BMC Bioinformatics. 2010 Oct 26;11 Suppl 8(Suppl 8):S3. doi: 10.1186/1471-2105-11-S8-S3.
Quantitative phenotypes emerge everywhere in systems biology and biomedicine due to a direct interest for quantitative traits, or to high individual variability that makes hard or impossible to classify samples into distinct categories, often the case with complex common diseases. Machine learning approaches to genotype-phenotype mapping may significantly improve Genome-Wide Association Studies (GWAS) results by explicitly focusing on predictivity and optimal feature selection in a multivariate setting. It is however essential that stringent and well documented Data Analysis Protocols (DAP) are used to control sources of variability and ensure reproducibility of results. We present a genome-to-phenotype pipeline of machine learning modules for quantitative phenotype prediction. The pipeline can be applied for the direct use of whole-genome information in functional studies. As a realistic example, the problem of fitting complex phenotypic traits in heterogeneous stock mice from single nucleotide polymorphims (SNPs) is here considered.
The core element in the pipeline is the L1L2 regularization method based on the naïve elastic net. The method gives at the same time a regression model and a dimensionality reduction procedure suitable for correlated features. Model and SNP markers are selected through a DAP originally developed in the MAQC-II collaborative initiative of the U.S. FDA for the identification of clinical biomarkers from microarray data. The L1L2 approach is compared with standard Support Vector Regression (SVR) and with Recursive Jump Monte Carlo Markov Chain (MCMC).
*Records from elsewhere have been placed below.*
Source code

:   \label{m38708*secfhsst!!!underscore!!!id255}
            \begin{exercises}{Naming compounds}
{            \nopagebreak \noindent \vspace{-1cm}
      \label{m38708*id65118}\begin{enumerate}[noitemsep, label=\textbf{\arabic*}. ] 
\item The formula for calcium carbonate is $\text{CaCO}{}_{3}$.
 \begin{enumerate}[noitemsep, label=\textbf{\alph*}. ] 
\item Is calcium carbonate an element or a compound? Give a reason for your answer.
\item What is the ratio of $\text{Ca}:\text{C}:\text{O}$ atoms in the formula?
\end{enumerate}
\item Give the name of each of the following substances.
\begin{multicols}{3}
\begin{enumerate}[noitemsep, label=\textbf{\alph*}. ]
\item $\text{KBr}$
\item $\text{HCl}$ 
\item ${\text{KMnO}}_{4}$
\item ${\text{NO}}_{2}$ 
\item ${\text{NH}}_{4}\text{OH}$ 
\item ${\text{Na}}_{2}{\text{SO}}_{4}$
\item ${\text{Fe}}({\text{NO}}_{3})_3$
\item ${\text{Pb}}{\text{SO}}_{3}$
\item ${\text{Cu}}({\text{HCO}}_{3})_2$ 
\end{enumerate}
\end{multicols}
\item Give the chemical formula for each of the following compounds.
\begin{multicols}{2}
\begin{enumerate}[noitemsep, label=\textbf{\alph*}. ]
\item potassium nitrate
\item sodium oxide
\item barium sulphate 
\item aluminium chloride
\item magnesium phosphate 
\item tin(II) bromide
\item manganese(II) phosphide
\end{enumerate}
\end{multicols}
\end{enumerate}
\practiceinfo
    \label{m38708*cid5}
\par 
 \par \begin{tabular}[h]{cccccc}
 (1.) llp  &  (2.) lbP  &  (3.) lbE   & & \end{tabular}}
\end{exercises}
Algebraic indicators of stability of partial lists are used for model selection; the final panel of markers is obtained by a procedure at the chromosome scale, termed 'saturation', to recover SNPs in Linkage Disequilibrium with those selected.
With respect to both MCMC and SVR, comparable accuracies are obtained by the L1L2 pipeline. Good agreement is also found between SNPs selected by the L1L2 algorithms and candidate loci previously identified by a standard GWAS. The combination of L1L2-based feature selection with a saturation procedure tackles the issue of neglecting highly correlated features that affects many feature selection algorithms.
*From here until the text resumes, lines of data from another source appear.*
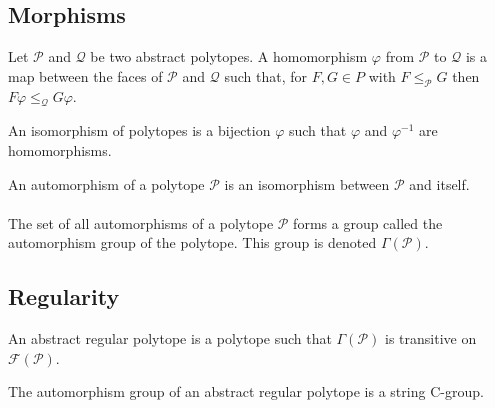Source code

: \subsection{Morphisms}

\begin{definition}
  Let $\mathcal P$ and $\mathcal Q$ be two abstract polytopes. A homomorphism $\varphi$ from $\mathcal P$ to $\mathcal Q$ is a map between the faces of $\mathcal P$ and $\mathcal Q$ such that, for $F, G \in P$ with $F \le_{\mathcal P} G$ then $F\varphi \le_{\mathcal Q} G\varphi$.
\end{definition}

\begin{definition}
  An isomorphism of polytopes is a bijection $\varphi$ such that $\varphi$ and $\varphi^{-1}$ are homomorphisms.
\end{definition}

\begin{definition}
  An automorphism of a polytope $\mathcal P$ is an isomorphism between $\mathcal P$ and itself.
\end{definition}

\paragraph{}
The set of all automorphisms of a polytope $\mathcal P$ forms a group called the automorphism group of the polytope. This group is denoted $\Gamma(\mathcal P)$.

\subsection{Regularity}

\begin{definition}
  An abstract regular polytope is a polytope such that $\Gamma(\mathcal P)$ is transitive on $\mathcal F(\mathcal P)$.
\end{definition}

\begin{theorem}
  The automorphism group of an abstract regular polytope is a string C-group.
\end{theorem}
The L1L2 pipeline has proven effective in terms of marker selection and prediction accuracy. This study indicates that machine learning techniques may support quantitative phenotype prediction, provided that adequate DAPs are employed to control bias in model selection.
由于对定量性状的直接兴趣,或者由于个体高度变异使得难以或不可能将样本分类为不同类别,这种情况在复杂的常见疾病中经常出现,因此在系统生物学和生物医学中,定量表型随处可见。通过在多变量环境中明确关注预测能力和最佳特征选择,机器学习方法在基因型 - 表型映射中可能会极大地改善全基因组关联研究(GWAS)的结果。然而,至关重要的是使用严格且有充分记录的数据分析协议(DAP)来控制变异性源,并确保结果的可重复性。我们提出了一个用于定量表型预测的机器学习模块的基因组 - 表型管道。该管道可直接用于功能研究中的全基因组信息。作为一个现实的例子,这里考虑了从单核苷酸多态性(SNP)拟合异质Stock 小鼠的复杂表型特征的问题。
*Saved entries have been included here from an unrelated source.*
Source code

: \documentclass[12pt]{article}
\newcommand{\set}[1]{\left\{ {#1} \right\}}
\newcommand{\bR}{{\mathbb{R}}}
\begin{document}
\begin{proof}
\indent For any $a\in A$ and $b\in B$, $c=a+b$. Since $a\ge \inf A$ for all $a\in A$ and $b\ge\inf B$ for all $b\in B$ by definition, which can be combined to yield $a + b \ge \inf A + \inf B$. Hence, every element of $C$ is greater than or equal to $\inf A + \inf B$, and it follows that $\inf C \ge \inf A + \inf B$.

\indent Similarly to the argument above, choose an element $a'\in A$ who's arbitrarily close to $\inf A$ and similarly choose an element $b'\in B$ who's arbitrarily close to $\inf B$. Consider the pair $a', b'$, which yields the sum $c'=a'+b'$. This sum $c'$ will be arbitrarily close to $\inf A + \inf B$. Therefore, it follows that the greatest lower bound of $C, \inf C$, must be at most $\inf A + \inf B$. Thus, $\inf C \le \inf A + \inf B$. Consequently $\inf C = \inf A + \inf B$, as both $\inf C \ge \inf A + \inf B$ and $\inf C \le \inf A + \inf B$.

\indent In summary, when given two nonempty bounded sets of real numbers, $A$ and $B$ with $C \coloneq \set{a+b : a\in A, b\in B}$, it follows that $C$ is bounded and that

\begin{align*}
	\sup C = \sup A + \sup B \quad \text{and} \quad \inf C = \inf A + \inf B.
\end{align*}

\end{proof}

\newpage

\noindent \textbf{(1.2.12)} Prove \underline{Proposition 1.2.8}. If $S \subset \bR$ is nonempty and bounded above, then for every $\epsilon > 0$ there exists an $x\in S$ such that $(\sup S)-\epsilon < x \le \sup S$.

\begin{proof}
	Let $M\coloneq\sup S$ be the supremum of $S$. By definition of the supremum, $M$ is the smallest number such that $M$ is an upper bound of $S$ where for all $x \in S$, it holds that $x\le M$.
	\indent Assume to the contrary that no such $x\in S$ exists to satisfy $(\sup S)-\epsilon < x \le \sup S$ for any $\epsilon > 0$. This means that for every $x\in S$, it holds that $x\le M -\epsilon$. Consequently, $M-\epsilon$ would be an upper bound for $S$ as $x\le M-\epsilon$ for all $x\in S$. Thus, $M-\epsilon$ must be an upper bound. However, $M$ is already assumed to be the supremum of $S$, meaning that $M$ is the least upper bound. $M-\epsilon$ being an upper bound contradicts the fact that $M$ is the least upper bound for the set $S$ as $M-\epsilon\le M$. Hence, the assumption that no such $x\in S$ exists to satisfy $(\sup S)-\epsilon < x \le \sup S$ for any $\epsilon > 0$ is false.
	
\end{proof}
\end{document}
管道的核心要素是基于天真弹性网的 L1L2 正则化方法。该方法同时给出了回归模型和适合相关特征的降维过程。通过最初由美国 FDA 参与的 MAQC-II 合作计划开发的 DAP 选择模型和 SNP 标记,用于从微阵列数据中识别临床生物标志物。L1L2 方法与标准支持向量回归(SVR)和递归跳跃蒙特卡罗马尔可夫链(MCMC)进行比较。用于模型选择的部分列表稳定性的代数指标;通过称为“饱和”的染色体尺度过程获得最终标记面板,以恢复与所选标记处于连锁不平衡的 SNPs。
与 MCMC 和 SVR 相比,L1L2 管道获得了可比的准确性。L1L2 算法选择的 SNPs 与先前通过标准 GWAS 确定的候选基因座之间也存在良好的一致性。基于 L1L2 的特征选择与饱和过程的结合解决了忽略影响许多特征选择算法的高度相关特征的问题。
L1L2 管道在标记选择和预测准确性方面已被证明是有效的。本研究表明,只要使用适当的 DAP 来控制模型选择中的偏差,机器学习技术就可以支持定量表型预测。